====== TEXT SECTION ======

Anthropics of Aluminum-26 Decay and Biological Homochirality

TL;DR

This paper explores the hypothesis that biomolecular homochirality originates from beta decay of aluminum-26, providing new constraints on fundamental particle parameters and suggesting the fine structure constant may be environmentally variable in the multiverse.

Contribution

It offers new constraints on particle masses based on aluminum-26 decay's role in biological homochirality and argues for the fine structure constant as an environmental parameter.

Findings

Aluminum-26 decay could explain biomolecular homochirality.

New tighter constraints on electron and quark masses.

Evidence suggests the fine structure constant varies across the multiverse.

====== INFORMATION SHOWN ======

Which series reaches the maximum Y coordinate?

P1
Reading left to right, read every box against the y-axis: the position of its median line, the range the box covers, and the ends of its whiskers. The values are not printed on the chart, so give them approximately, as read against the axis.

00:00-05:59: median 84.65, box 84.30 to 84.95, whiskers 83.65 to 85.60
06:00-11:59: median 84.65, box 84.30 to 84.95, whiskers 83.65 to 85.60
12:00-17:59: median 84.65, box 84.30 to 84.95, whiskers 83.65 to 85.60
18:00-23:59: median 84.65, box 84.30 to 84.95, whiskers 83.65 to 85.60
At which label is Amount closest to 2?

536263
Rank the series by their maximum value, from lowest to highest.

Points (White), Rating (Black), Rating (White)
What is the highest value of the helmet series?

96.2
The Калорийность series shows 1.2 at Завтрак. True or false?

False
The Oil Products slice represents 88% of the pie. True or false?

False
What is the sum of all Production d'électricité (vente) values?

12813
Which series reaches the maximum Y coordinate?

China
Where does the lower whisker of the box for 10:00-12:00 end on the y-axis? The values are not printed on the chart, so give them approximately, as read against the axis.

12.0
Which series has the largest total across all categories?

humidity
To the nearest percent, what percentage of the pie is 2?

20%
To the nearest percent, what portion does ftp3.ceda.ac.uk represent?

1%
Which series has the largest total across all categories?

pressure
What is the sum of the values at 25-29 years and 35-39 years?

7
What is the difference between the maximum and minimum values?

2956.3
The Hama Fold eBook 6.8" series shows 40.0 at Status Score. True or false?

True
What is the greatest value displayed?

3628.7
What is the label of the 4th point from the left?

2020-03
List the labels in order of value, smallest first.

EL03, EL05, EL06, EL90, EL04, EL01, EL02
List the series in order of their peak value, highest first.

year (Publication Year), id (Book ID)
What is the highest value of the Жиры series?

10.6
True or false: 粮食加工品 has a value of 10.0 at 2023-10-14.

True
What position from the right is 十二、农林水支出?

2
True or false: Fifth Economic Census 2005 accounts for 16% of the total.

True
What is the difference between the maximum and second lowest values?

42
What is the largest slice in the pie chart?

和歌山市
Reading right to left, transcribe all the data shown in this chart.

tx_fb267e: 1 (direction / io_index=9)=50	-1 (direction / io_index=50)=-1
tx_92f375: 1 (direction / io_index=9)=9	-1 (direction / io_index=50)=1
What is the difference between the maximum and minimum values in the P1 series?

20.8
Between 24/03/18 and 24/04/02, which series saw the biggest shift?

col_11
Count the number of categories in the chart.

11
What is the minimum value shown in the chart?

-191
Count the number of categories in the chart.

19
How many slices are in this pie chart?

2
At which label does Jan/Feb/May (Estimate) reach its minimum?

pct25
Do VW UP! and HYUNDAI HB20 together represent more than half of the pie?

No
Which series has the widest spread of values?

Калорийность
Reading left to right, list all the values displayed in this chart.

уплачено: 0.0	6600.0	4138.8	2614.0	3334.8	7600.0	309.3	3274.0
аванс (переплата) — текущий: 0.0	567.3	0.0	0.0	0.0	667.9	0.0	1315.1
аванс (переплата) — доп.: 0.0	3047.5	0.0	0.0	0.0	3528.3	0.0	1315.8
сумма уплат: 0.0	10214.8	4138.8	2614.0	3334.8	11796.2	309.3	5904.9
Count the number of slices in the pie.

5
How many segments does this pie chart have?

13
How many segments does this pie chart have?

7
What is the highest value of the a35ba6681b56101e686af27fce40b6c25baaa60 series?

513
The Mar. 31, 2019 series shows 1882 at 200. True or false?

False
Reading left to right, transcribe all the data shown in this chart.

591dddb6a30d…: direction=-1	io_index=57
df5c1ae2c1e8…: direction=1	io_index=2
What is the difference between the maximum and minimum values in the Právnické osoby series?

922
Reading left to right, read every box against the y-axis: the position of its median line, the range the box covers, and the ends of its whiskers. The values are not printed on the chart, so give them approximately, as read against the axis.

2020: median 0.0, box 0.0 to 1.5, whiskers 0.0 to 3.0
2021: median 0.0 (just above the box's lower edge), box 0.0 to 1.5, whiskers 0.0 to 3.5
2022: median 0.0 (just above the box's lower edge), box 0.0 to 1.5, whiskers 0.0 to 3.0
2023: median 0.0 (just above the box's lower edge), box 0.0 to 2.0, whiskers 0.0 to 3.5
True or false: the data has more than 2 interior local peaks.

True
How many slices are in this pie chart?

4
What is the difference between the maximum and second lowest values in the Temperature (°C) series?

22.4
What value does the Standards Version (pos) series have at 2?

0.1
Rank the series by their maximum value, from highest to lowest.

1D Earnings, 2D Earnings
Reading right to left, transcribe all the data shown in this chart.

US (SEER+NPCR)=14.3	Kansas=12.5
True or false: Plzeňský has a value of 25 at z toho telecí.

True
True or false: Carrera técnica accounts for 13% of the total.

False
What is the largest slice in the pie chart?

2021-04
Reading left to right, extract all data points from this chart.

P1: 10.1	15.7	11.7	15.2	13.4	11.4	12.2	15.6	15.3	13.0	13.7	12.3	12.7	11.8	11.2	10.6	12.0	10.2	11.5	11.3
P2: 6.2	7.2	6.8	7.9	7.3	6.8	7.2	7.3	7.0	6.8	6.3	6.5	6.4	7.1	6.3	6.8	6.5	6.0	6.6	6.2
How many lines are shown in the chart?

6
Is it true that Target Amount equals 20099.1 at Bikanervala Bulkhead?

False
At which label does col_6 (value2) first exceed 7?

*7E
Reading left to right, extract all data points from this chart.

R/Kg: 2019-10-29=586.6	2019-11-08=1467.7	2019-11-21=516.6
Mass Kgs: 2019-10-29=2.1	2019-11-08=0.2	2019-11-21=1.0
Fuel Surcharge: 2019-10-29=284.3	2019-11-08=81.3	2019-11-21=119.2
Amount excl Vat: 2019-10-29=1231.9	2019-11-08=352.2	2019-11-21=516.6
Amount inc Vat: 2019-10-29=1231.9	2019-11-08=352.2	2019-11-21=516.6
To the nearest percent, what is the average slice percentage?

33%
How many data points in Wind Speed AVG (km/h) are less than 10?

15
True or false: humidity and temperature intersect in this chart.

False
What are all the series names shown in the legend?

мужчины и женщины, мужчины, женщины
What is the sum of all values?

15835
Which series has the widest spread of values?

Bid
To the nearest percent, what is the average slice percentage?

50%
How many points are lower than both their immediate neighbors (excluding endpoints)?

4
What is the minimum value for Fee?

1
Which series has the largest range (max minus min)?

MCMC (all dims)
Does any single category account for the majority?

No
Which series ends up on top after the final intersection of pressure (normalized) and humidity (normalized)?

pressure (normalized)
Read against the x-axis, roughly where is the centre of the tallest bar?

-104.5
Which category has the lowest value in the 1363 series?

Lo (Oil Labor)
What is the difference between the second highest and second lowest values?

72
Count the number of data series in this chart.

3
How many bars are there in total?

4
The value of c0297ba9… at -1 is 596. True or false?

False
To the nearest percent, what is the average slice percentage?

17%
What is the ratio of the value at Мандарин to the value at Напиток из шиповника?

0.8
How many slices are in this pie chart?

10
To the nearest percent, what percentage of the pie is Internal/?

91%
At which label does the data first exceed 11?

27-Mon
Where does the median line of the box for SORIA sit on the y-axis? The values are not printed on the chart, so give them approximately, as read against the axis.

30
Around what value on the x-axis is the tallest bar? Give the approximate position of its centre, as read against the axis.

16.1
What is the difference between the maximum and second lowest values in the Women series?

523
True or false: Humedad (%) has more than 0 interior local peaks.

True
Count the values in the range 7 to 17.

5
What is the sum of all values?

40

======

▸ REQUIRED WORK: Extend the summary of the paper on aluminum-26 decay and biological homochirality, picking up after its final finding.

▸ YOUR RESPONSE:
Abstract

Results of recent experiment reinstate feasibility to the hypothesis that biomolecular homochirality originates from beta decay. Coupled with hints that this process occurred extraterrestrially suggests aluminum-26 as the most likely source. If true, then its appropriateness is highly dependent on the half-life and energy of this decay. Demanding that this mechanism hold places new constraints on the anthropically allowed range for multiple parameters, including the electron mass, difference between up and down quark masses, the fine structure constant, and the electroweak scale. These new constraints on particle masses are tighter than those previously found. However, one edge of the allowed region is nearly degenerate with an existing bound, which, using what is termed here as `the principle of noncoincident peril', is argued to be a strong indicator that the fine structure constant must be an environmental parameter in the multiverse.